CASERTA – La notte scorsa sia Marcianise che San Nicola La Strada erano avvolte dalle fiamme. Questa volta ad ardere erano il Caseificio Bellopede, noto a tutti per le passate vicende giudiziarie e poi il supermercato Pellicano di via Manzoni, al confine tra Caserta e San Nicola L.S.. La prima pista seguita dai Vigili del Fuoco fa pensare ad un incendio originatosi da un corto circuito. La ricostruzione dei fatti di cronaca, invece, ci porta a ben altra pista.
Non molte settimane fa avevamo parlato di un possibile collegamento tra la costruzione dei nuovi centri commerciali, il pizzo e il riciclaggio di danaro.
Poi, se torniamo in dietro di pochissimi giorni, ricorderemo che prima a Maddaloni, in via Carrone, un incendio aveva devastato il deposito di cassette di plastica e legno, oltre che un mezzo pesante per il trasporto. Le indagini preliminari dei Carabinieri su questo caso parlano però di incendio doloso per mano di un rivale commerciante.

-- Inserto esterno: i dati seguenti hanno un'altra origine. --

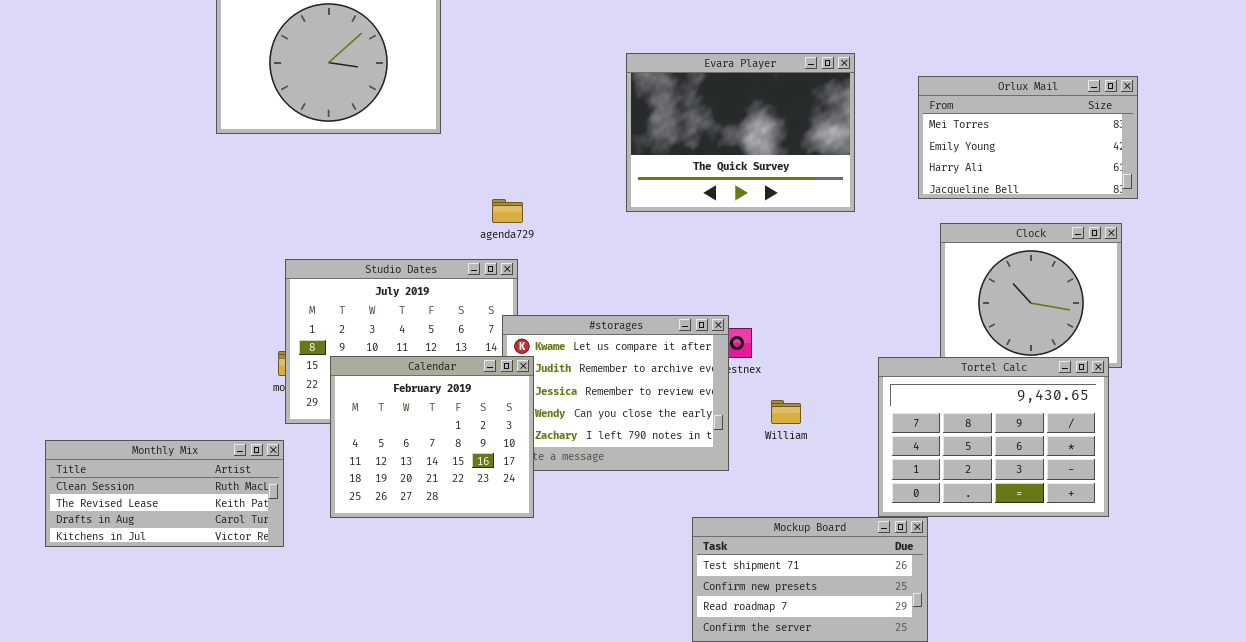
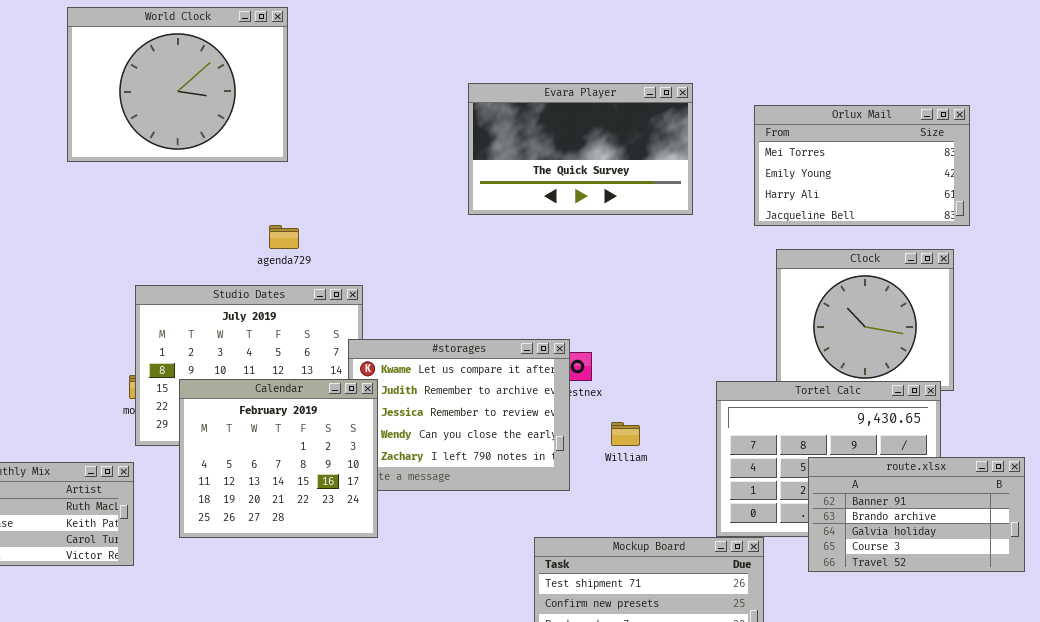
Evara Player: [626,53,855,212] -> [468,83,693,215], resized
agenda729: [492,199,523,223] -> [269,225,299,249], moved
route.xlsx: none -> [808,457,1025,572], opened

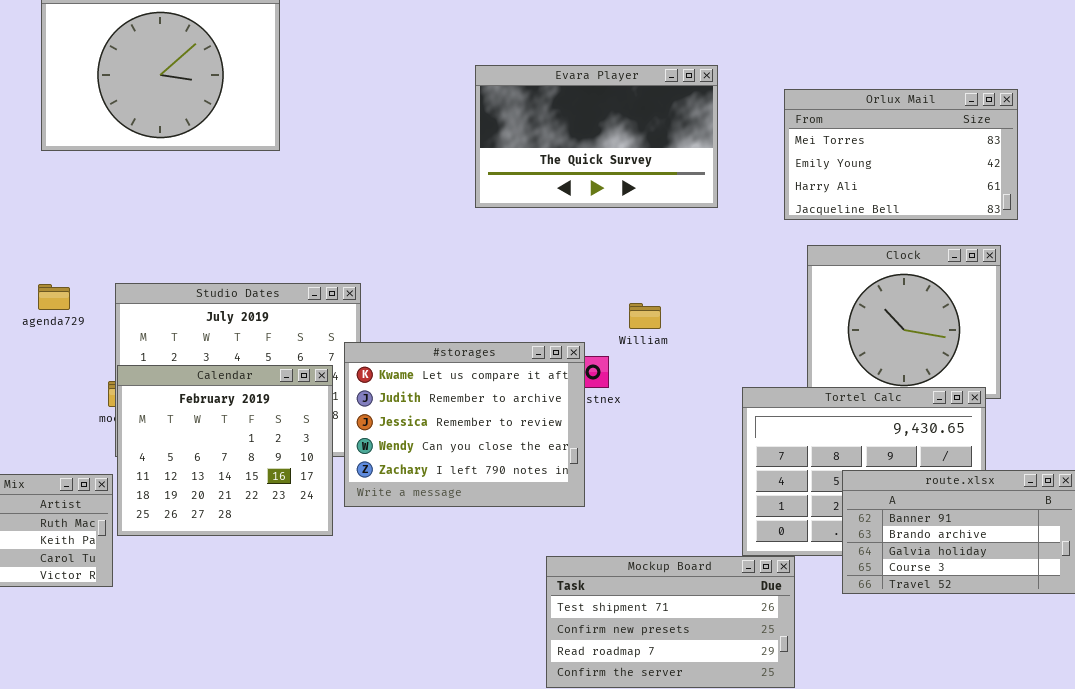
agenda729: [269,225,299,249] -> [38,284,70,310], moved
Calendar: [179,379,378,538] -> [117,365,333,536], moved
William: [611,422,640,446] -> [629,303,661,329], moved

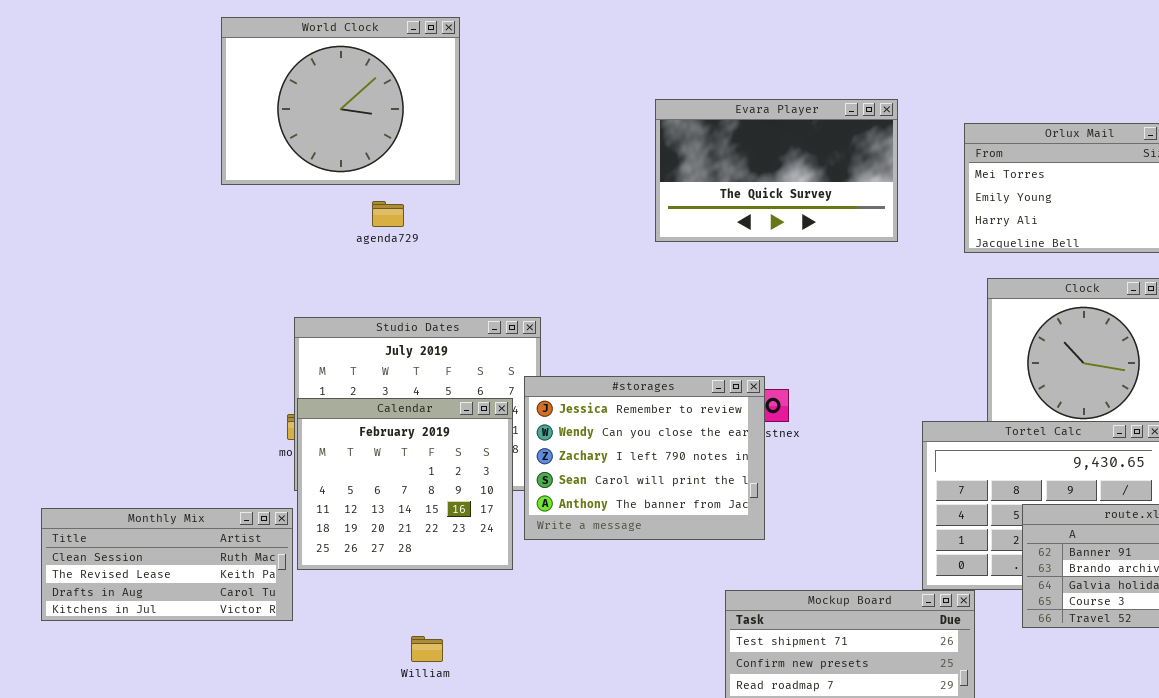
agenda729: [38,284,70,310] -> [372,201,404,227], moved
William: [629,303,661,329] -> [411,636,443,662], moved
#storages: [344,342,585,507] -> [524,376,765,540], scrolled down 2 rows

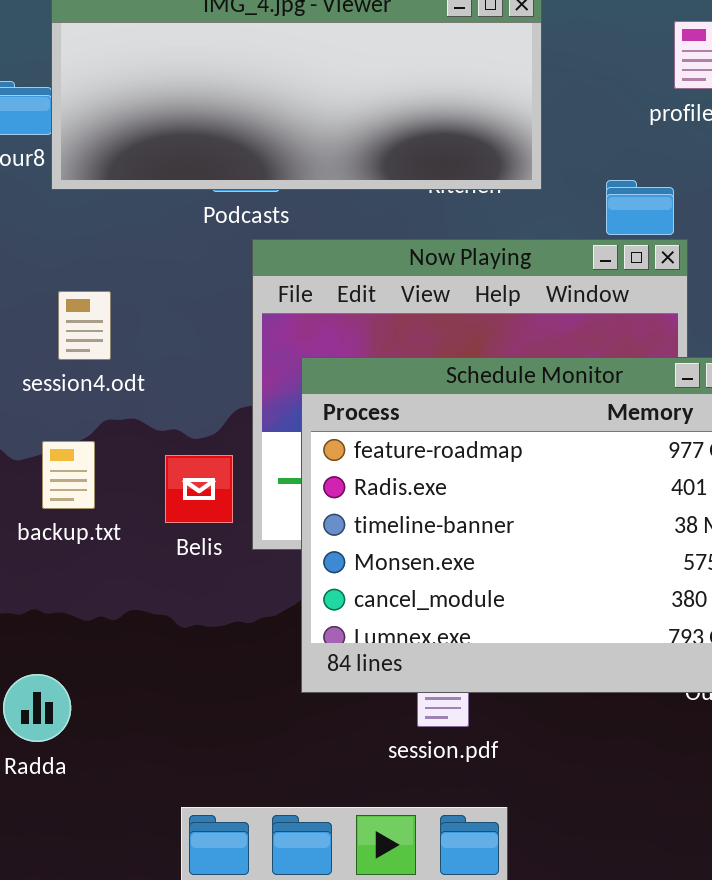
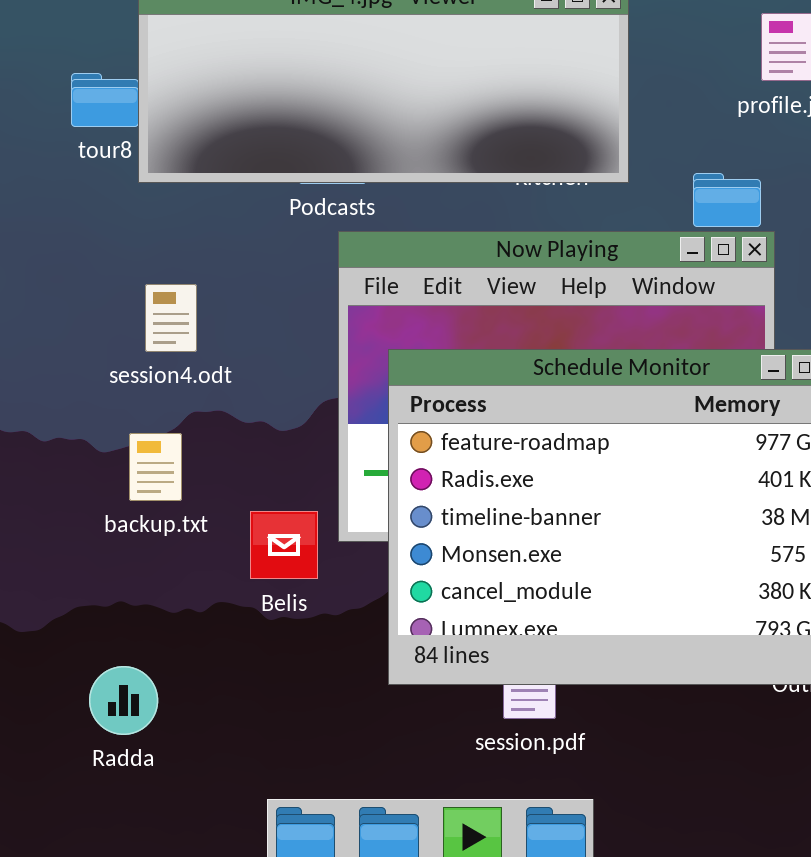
Belis: [165,455,233,523] -> [250,511,318,579], moved

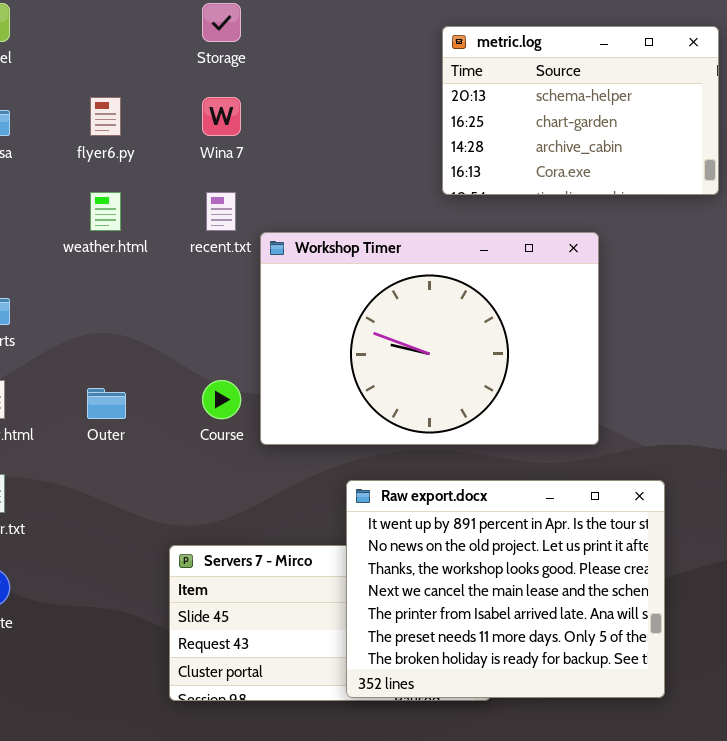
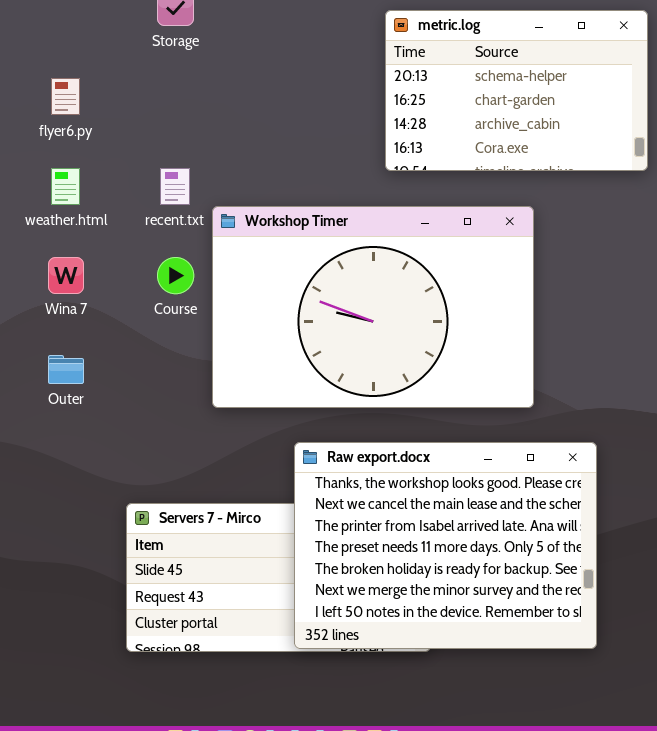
Wina 7: [202,97,241,136] -> [48,257,84,294], moved
Course: [202,380,241,419] -> [157,257,194,294], moved
Raw export.docx: [346,480,665,698] -> [294,442,597,649], scrolled down 2 rows

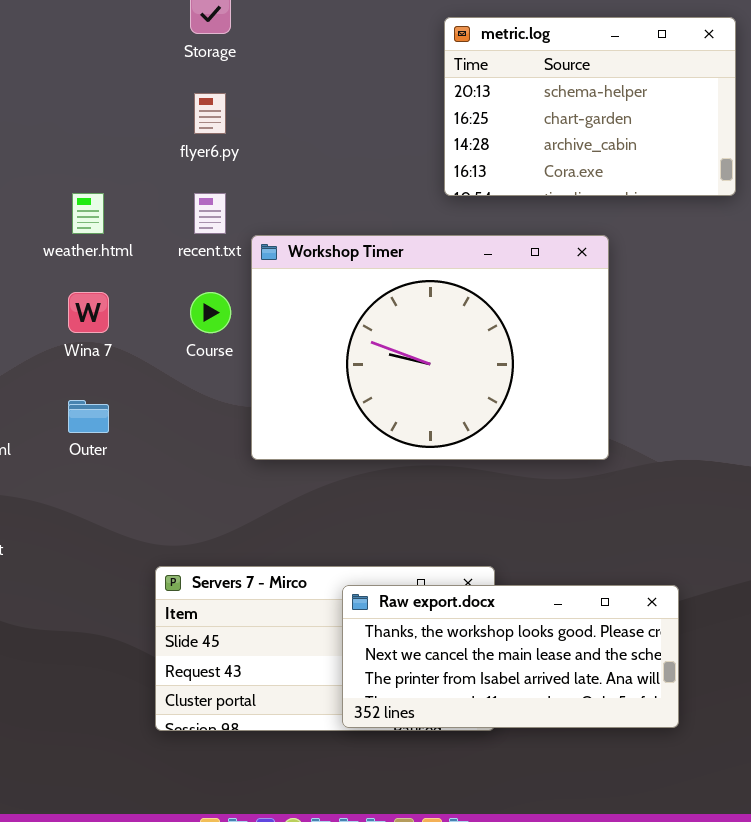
flyer6.py: [51,78,80,115] -> [194,93,226,134], moved
Raw export.docx: [294,442,597,649] -> [342,585,679,728], resized

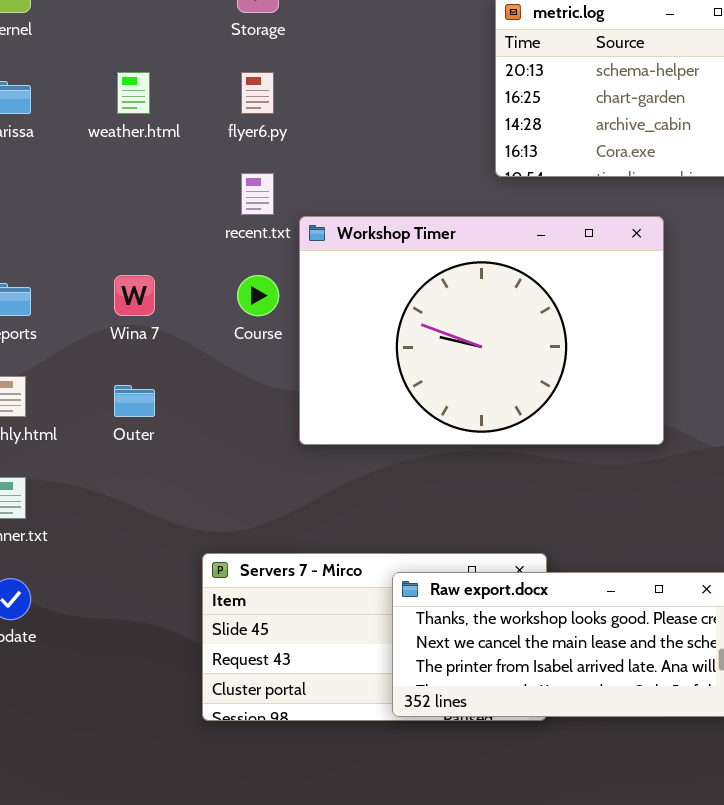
weather.html: [72,193,104,234] -> [117,72,150,114], moved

A Sessa Aurunca, il secondo caso, dove a prendere fuoco è stato il noto pub Theatro e anche questa volta la causa del rogo era dolosa.
Non bisogna poi dimenticare gli incendi delle discariche e delle aziende di materiali tossici, anche se questo collegamento al momento risulta forzato.
Ben due attività citate sopra alle loro spalle hanno casi documentati di estorsione, motivo per il quale entrambi finirono in ginocchio già una volta.
Poiché troppo spesso la mano camorristica è presente, anche questa volta sembra lecito pensare ad un sabotaggio in stile mafioso. Tutti e quattro i locali commerciali potrebbero servire come terreno libero per la costruzione di nuovi centri commerciali. Ci si chiede allora se gli incendi siano terminati, perché in caso contrario questa ipotesi potrebbe ulteriormente avvalorarsi.